I my 3d program, the rotation of object is represented by the quaternion like [0.130526, 0.0, 0.0, 0.991445]. The program works with right-handed coordinate system with the Z axis pointing up (like in 3ds max):
On the other hand, my application use left-handed coordinate system and the Y axis is up:
How can I transform my quaternion from one coordinate system to another, with the respect for which axis is up?
A rotation of angle x around axis (u,v,w) can be represented by quaternion with real part cos(x/2) and unreal part sin(x/2)*(u,v,w).
If axis coordinates are (u,v,w) in original trihedron, they will be (u,w,v) in your trihedron.
Thus if original quaternion was (a,b,c,d) - a+ib+jc+kd - the quaternion must be transformed to (a,b,d,c) in your trihedron.
EDIT
But because your trihedron is left handed, the angle also has to be reversed, so the same rotation can finally be expressed by the quaternion (a,-b,-d,-c) in your trihedron.

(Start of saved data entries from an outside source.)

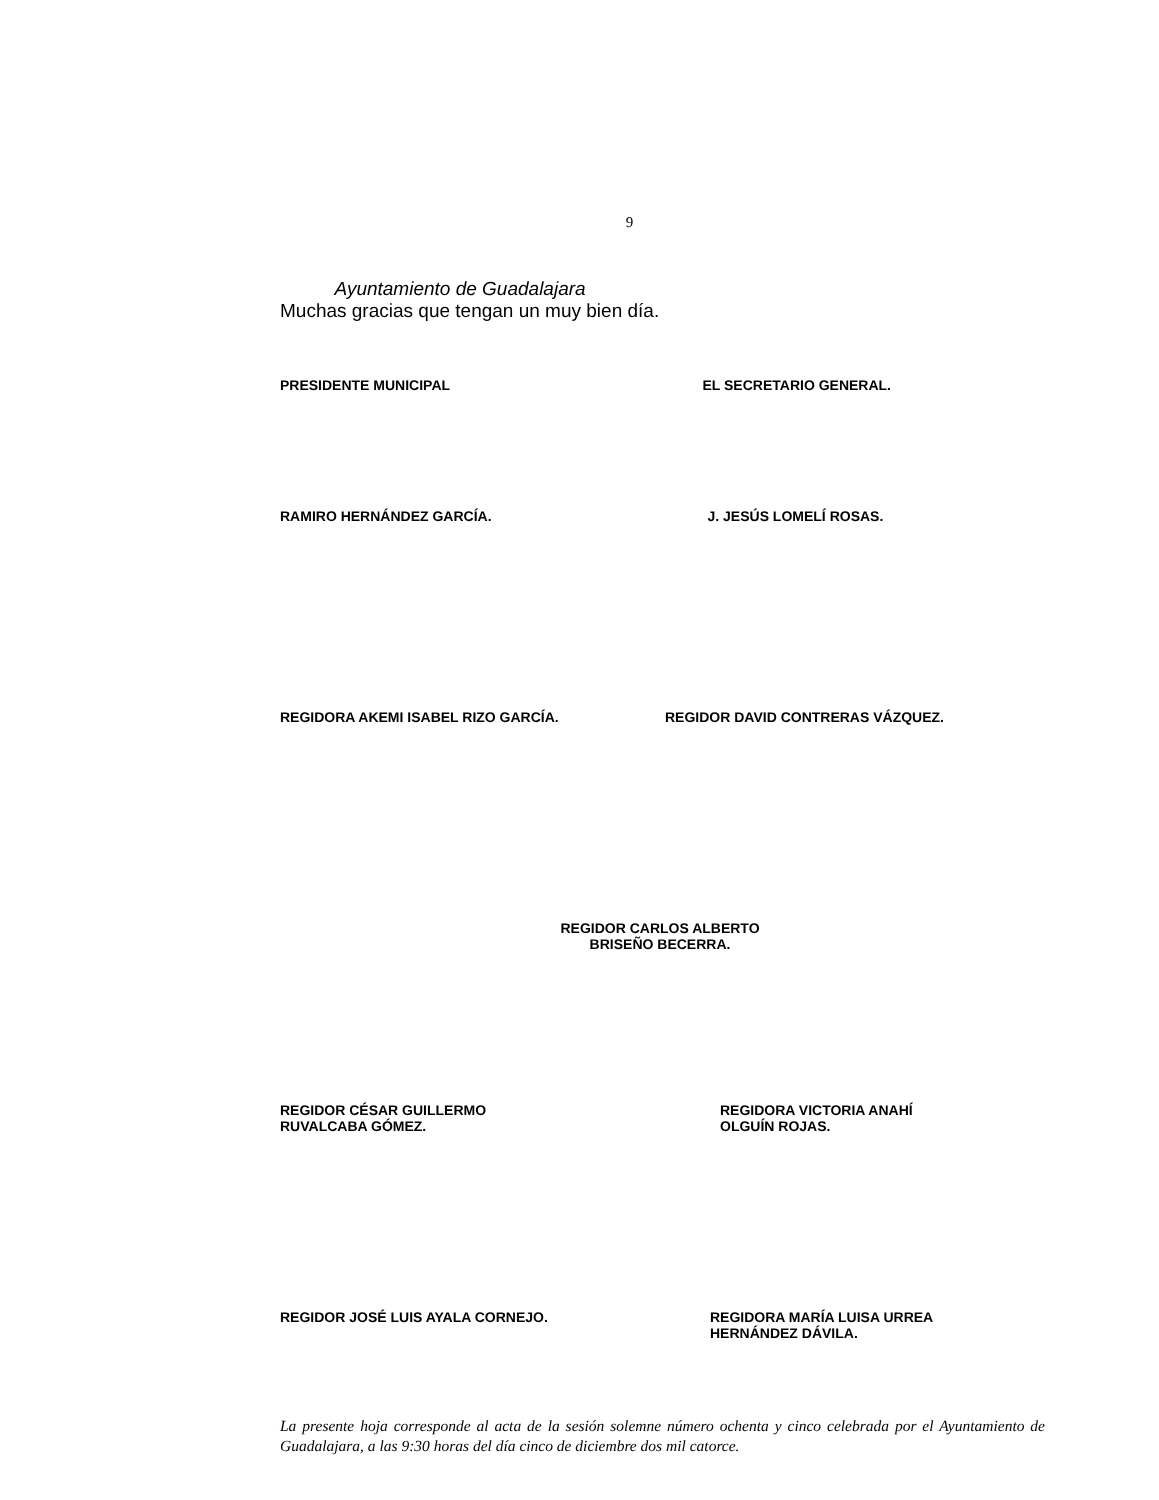9
Ayuntamiento de Guadalajara
Muchas gracias que tengan un muy bien día.
PRESIDENTE MUNICIPAL EL SECRETARIO GENERAL.
RAMIRO HERNÁNDEZ GARCÍA. J. JESÚS LOMELÍ ROSAS.
REGIDORA AKEMI ISABEL RIZO GARCÍA.
REGIDOR DAVID CONTRERAS VÁZQUEZ.
REGIDOR CARLOS ALBERTO
BRISEÑO BECERRA.
REGIDOR CÉSAR GUILLERMO
RUVALCABA GÓMEZ.
REGIDORA VICTORIA ANAHÍ
OLGUÍN ROJAS.
REGIDOR JOSÉ LUIS AYALA CORNEJO.
REGIDORA MARÍA LUISA URREA
HERNÁNDEZ DÁVILA.
La presente hoja corresponde al acta de la sesión solemne número ochenta y cinco celebrada por el Ayuntamiento de Guadalajara, a las 9:30 horas del día cinco de diciembre dos mil catorce.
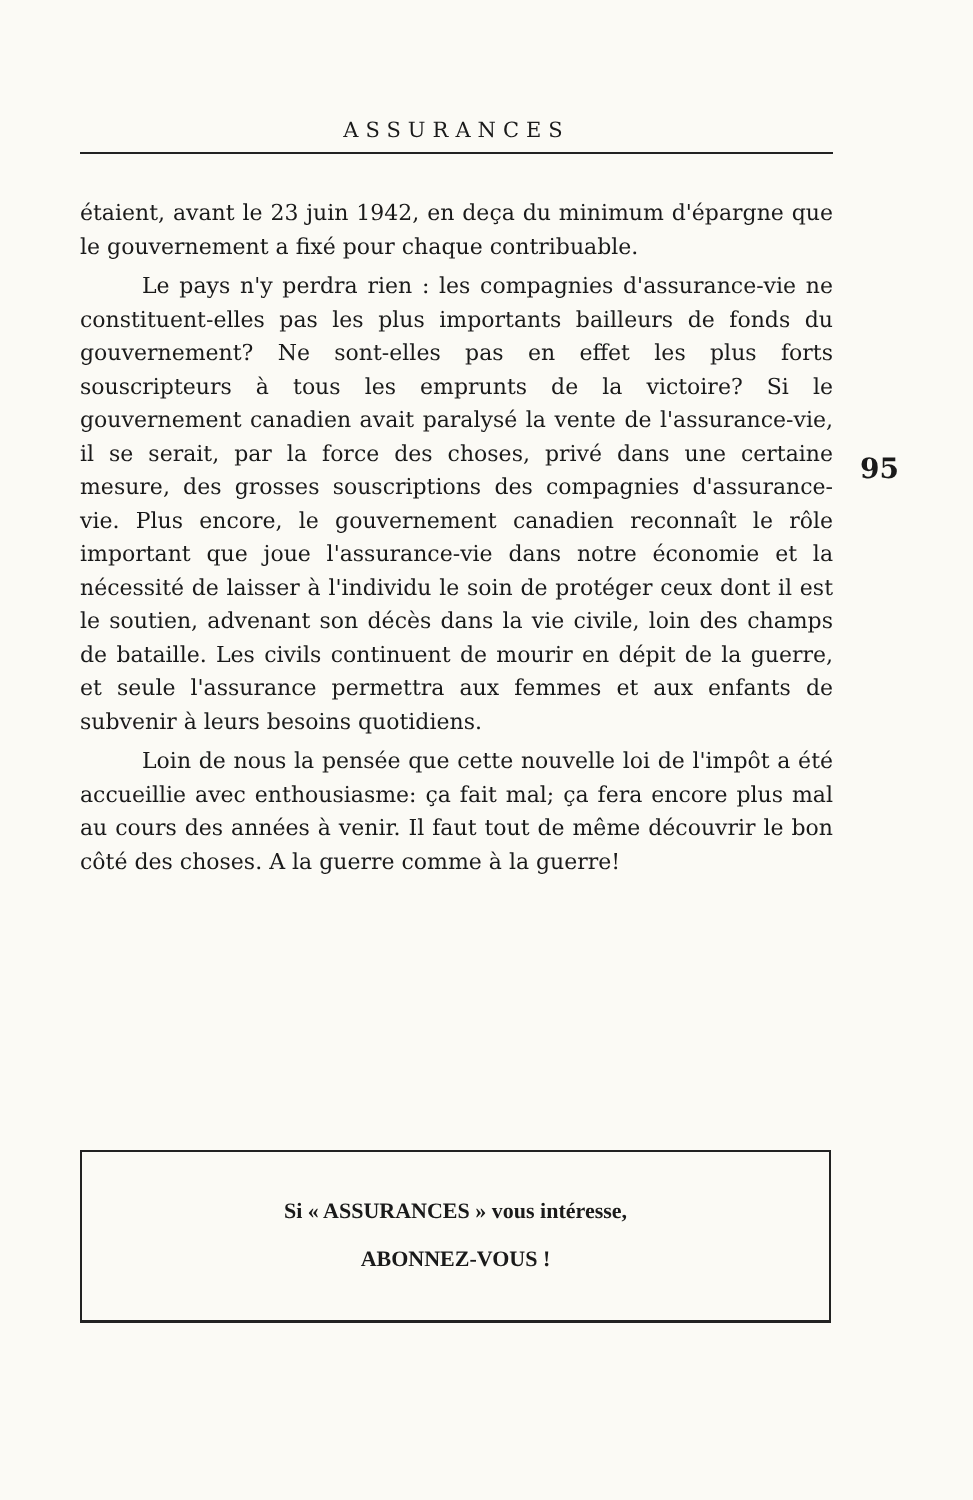ASSURANCES
étaient, avant le 23 juin 1942, en deça du minimum d'épargne que le gouvernement a fixé pour chaque contribuable.
Le pays n'y perdra rien : les compagnies d'assurance-vie ne constituent-elles pas les plus importants bailleurs de fonds du gouvernement? Ne sont-elles pas en effet les plus forts souscripteurs à tous les emprunts de la victoire? Si le gouvernement canadien avait paralysé la vente de l'assurance-vie, il se serait, par la force des choses, privé dans une certaine mesure, des grosses souscriptions des compagnies d'assurance-vie. Plus encore, le gouvernement canadien reconnaît le rôle important que joue l'assurance-vie dans notre économie et la nécessité de laisser à l'individu le soin de protéger ceux dont il est le soutien, advenant son décès dans la vie civile, loin des champs de bataille. Les civils continuent de mourir en dépit de la guerre, et seule l'assurance permettra aux femmes et aux enfants de subvenir à leurs besoins quotidiens.
Loin de nous la pensée que cette nouvelle loi de l'impôt a été accueillie avec enthousiasme: ça fait mal; ça fera encore plus mal au cours des années à venir. Il faut tout de même découvrir le bon côté des choses. A la guerre comme à la guerre!
95
Si « ASSURANCES » vous intéresse,
ABONNEZ-VOUS !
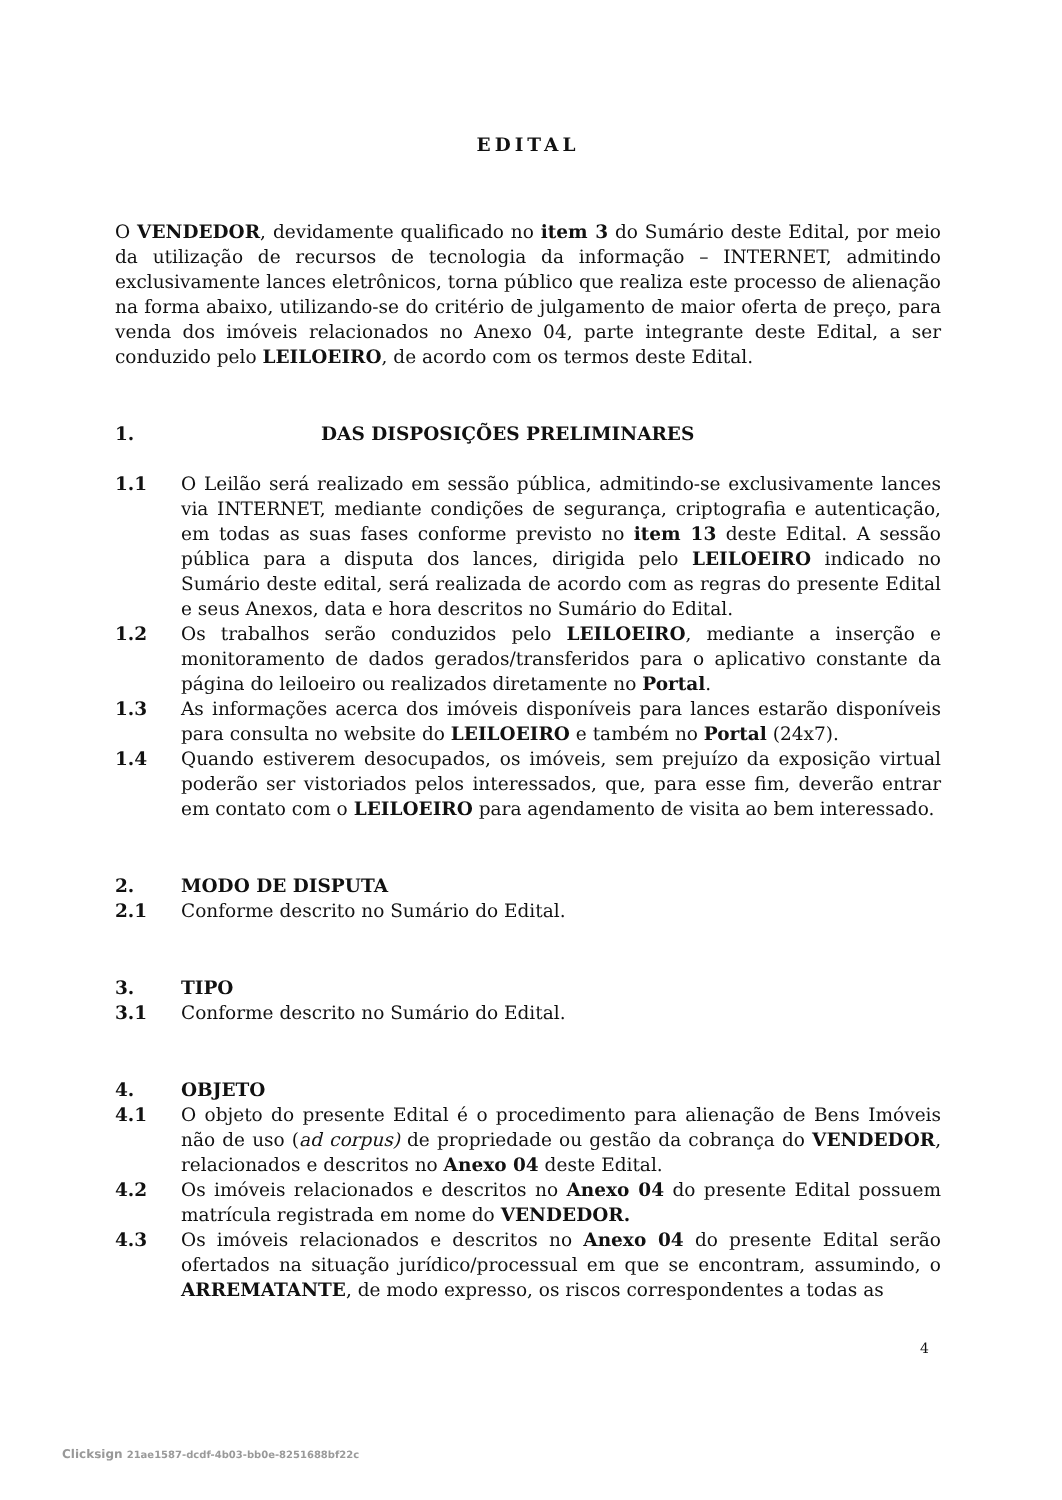EDITAL
O VENDEDOR, devidamente qualificado no item 3 do Sumário deste Edital, por meio da utilização de recursos de tecnologia da informação – INTERNET, admitindo exclusivamente lances eletrônicos, torna público que realiza este processo de alienação na forma abaixo, utilizando-se do critério de julgamento de maior oferta de preço, para venda dos imóveis relacionados no Anexo 04, parte integrante deste Edital, a ser conduzido pelo LEILOEIRO, de acordo com os termos deste Edital.
1. DAS DISPOSIÇÕES PRELIMINARES
1.1 O Leilão será realizado em sessão pública, admitindo-se exclusivamente lances via INTERNET, mediante condições de segurança, criptografia e autenticação, em todas as suas fases conforme previsto no item 13 deste Edital. A sessão pública para a disputa dos lances, dirigida pelo LEILOEIRO indicado no Sumário deste edital, será realizada de acordo com as regras do presente Edital e seus Anexos, data e hora descritos no Sumário do Edital.
1.2 Os trabalhos serão conduzidos pelo LEILOEIRO, mediante a inserção e monitoramento de dados gerados/transferidos para o aplicativo constante da página do leiloeiro ou realizados diretamente no Portal.
1.3 As informações acerca dos imóveis disponíveis para lances estarão disponíveis para consulta no website do LEILOEIRO e também no Portal (24x7).
1.4 Quando estiverem desocupados, os imóveis, sem prejuízo da exposição virtual poderão ser vistoriados pelos interessados, que, para esse fim, deverão entrar em contato com o LEILOEIRO para agendamento de visita ao bem interessado.
2. MODO DE DISPUTA
2.1 Conforme descrito no Sumário do Edital.
3. TIPO
3.1 Conforme descrito no Sumário do Edital.
4. OBJETO
4.1 O objeto do presente Edital é o procedimento para alienação de Bens Imóveis não de uso (ad corpus) de propriedade ou gestão da cobrança do VENDEDOR, relacionados e descritos no Anexo 04 deste Edital.
4.2 Os imóveis relacionados e descritos no Anexo 04 do presente Edital possuem matrícula registrada em nome do VENDEDOR.
4.3 Os imóveis relacionados e descritos no Anexo 04 do presente Edital serão ofertados na situação jurídico/processual em que se encontram, assumindo, o ARREMATANTE, de modo expresso, os riscos correspondentes a todas as
4
Clicksign 21ae1587-dcdf-4b03-bb0e-8251688bf22c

a is the rotation angle in this case, and b = u, c = v, d = w, correct?
This is a condensed version of an answer to a slightly different question.
The problem you ask about arises even if the two coordinate systems are same-handed; it turns out that handedness flips don't make the problem significantly harder. Here is how to do it in general. To change the basis of a quaternion, say from ROS (right-handed, Z up) to Unity (left-handed, Y up):
mat3x3 ros_to_unity = /* construct this by hand by mapping input axes to output axes */;
mat3x3 unity_to_ros = ros_to_unity.inverse();
quat q_ros = ...;
mat3x3 m_unity = ros_to_unity * mat3x3(q_ros) * unity_to_ros;
quat q_unity = mat_to_quat(m_unity);
Lines 1-4 are simply the method of https://stackoverflow.com/a/39519079/194921: "How do you perform a change-of-basis on a matrix?"
Line 5 is interesting; not all matrices convert to quats, but if ros_to_unity is correct, then this conversion will succeed.
Note that this will give you a correct result, but it goes through a lot of work -- conversion to and from a matrix, some multiplies, an inversion. But you can examine its results and then write a special-case version that rearranges or flips axes, like the one aka.nice derived.
Geometric algebra solution just for fun.
I'll write uv for the geometric product of vectors u and v.
It's commutative for parallel vectors: uv = vu when u ∥ v,
anticommutative for orthogonal vectors: uv = −vu when u ⊥ v,
and associative: (uv)w = u(vw) = uvw.
Furthermore, uu = |u|² (the square of the length).
Let (x, y, z) be the old right-handed basis.
Vectors in the basis are orthogonal, so xy = −yx, yz = −zy, zx = −xz,
and have length 1, so xx = yy = zz = 1.
The quaternion basis (1, i, j, k) corresponds to the multivector basis (1, zy, xz, yx).
You can check that all the quaternion identities work. For example:
A quaternion in the old basis can be written as s + b⋅zy + c⋅xz + d⋅yx.
A quaternion in the new basis can be written as S + B⋅yz + C⋅xy + D⋅zx. (We've swapped y and z.)
Solving for the new coefficients, we get S=s, B=−b, C=−d and D=−c.
There are two conventions for writing quaternion coefficients: [s, b,c,d] and [b,c,d, s].
[s=0.130526, b=0, c=0, d=0.991445] transforms to [S=0.130526, B=0, C=-0.991445, D=0].[b=0.130526, c=0, d=0, s=0.991445] transforms to [B=-0.130526, C=0, D=0, S=0.991445].